What to work on →
Answer these questions about the text on distributed calculations.
(a) How many processes does the local machine code add?
(b) Which package does the SLURM cluster code use to distribute the work?
(c) Which variable does the local machine code select with subsetcube?

Text →
Distributed calculations
Local machine
It is possible to distribute the calculations over multiple process. The following code does a time mean over all grid points using multiple CPU over a local machine.
using Distributed
addprocs(2)
@everywhere using Pkg
@everywhere Pkg.activate(".")
@everywhere using EarthDataLab
@everywhere using Statistics
@everywhere function mymean(output, pixel)
output = mean(pixel)
end
c = Cube()
tair = subsetcube(c,variable="air_temperature_2m", time=2001:2016)
tair_c = map(t->t-273.15, tair)
indims = InDims(TimeAxis)
outdims = OutDims()
resultcube = mapCube(mymean, tair_c, indims=indims, outdims=outdims)In the last example, mapCube was used to map the mymean function. mapslices is a convenient function that can replace mapCube, where you can omit defining an extra function with the output argument as an input (e.g. mymean). It is possible to simply use mapslice
resultcube = mapslices(mean ∘ skipmissing, c, dims="time")SLURM cluster
It is also possible to distribute easily the workload on a cluster, with little modification to the code. The following code does a time mean over all grid points using multiple CPU over a SLURM cluster. To do so, we use the ClusterManagers package.
using Distributed
using ClusterManagers
addprocs(SlurmManager(10))
@everywhere using Pkg
@everywhere Pkg.activate(".")
@everywhere using EarthDataLab
@everywhere using Statistics
inpath="zg1000_AERday_CanESM5_esm-hist_r6i1p1f1_gn_18500101-20141231.nc"
c = Cube(inpath, "zg1000")
resultcube = mapslices(mean ∘ skipmissing, c, dims="time")

Dataset content →
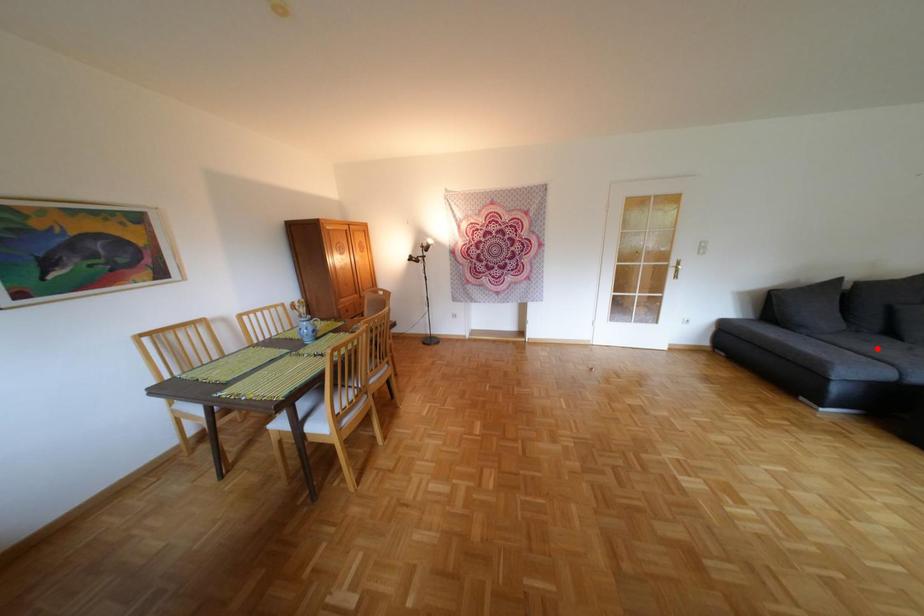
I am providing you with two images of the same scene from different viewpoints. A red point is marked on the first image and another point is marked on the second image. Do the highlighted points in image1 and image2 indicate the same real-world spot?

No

Finished answer →
(a) Two, with addprocs(2).
(b) The ClusterManagers package.
(c) air_temperature_2m